Rede de Estações de Borboletas Noturnas: Em dois anos, voluntários registaram mais de 900 espécies

Fique a conhecer as principais novidades deste projeto de ciência cidadã, que está a trabalhar para aumentar o conhecimento sobre quais são e onde habitam estas borboletas em Portugal.

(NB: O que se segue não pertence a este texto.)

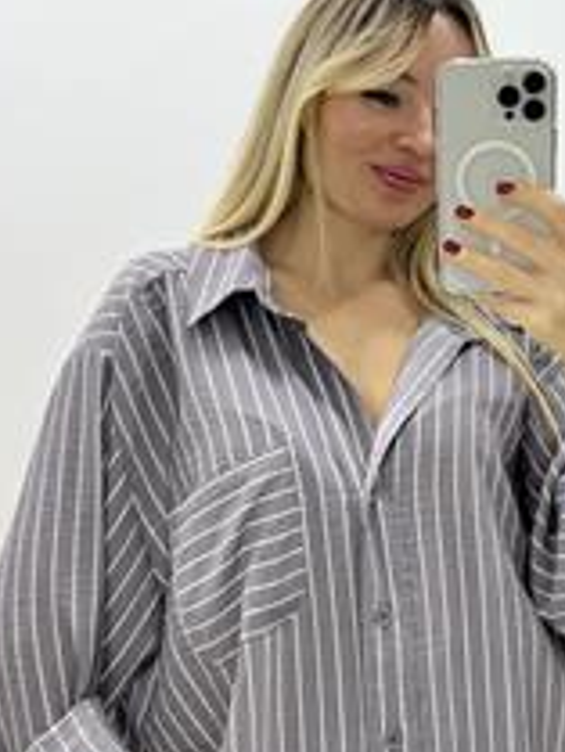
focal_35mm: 58
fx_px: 1261
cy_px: 313
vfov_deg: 33.1
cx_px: 414
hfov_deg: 25.0
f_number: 1.5
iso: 100
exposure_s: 1/100
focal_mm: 5.7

A Wilder falou com João Nunes, coordenador da Rede de Estações de Borboletas Noturnas (REBN), e com a restante equipa. Este projecto de ciência conta com várias dezenas de locais dispersos pelo país, onde voluntários fazem a amostragem destes insectos com recurso a armadilhas luminosas, de acordo com um método estandardizado. Nestes poucos anos de actividade, já aumentaram o conhecimento sobre a distribuição de dezenas de espécies de borboletas noturnas conhecidas em Portugal e possibilitaram a descoberta de cinco novas espécies para o país.

WILDER: Quantas estações existem neste momento, no âmbito da REBN?

REBN: Neste momento estão registadas como ativas 72 Estações de Borboletas Noturnas, distribuídas por 14 distritos. E só neste último ano, em 2023, abriram 29 novos locais de amostragem regular.

A distribuição das estações no país está muito relacionada com a distribuição demográfica, com uma óbvia litoralização das mesmas. Temos tentado combater esta tendência e procurar voluntários ou associações no Interior, que queiram contribuir para o projeto.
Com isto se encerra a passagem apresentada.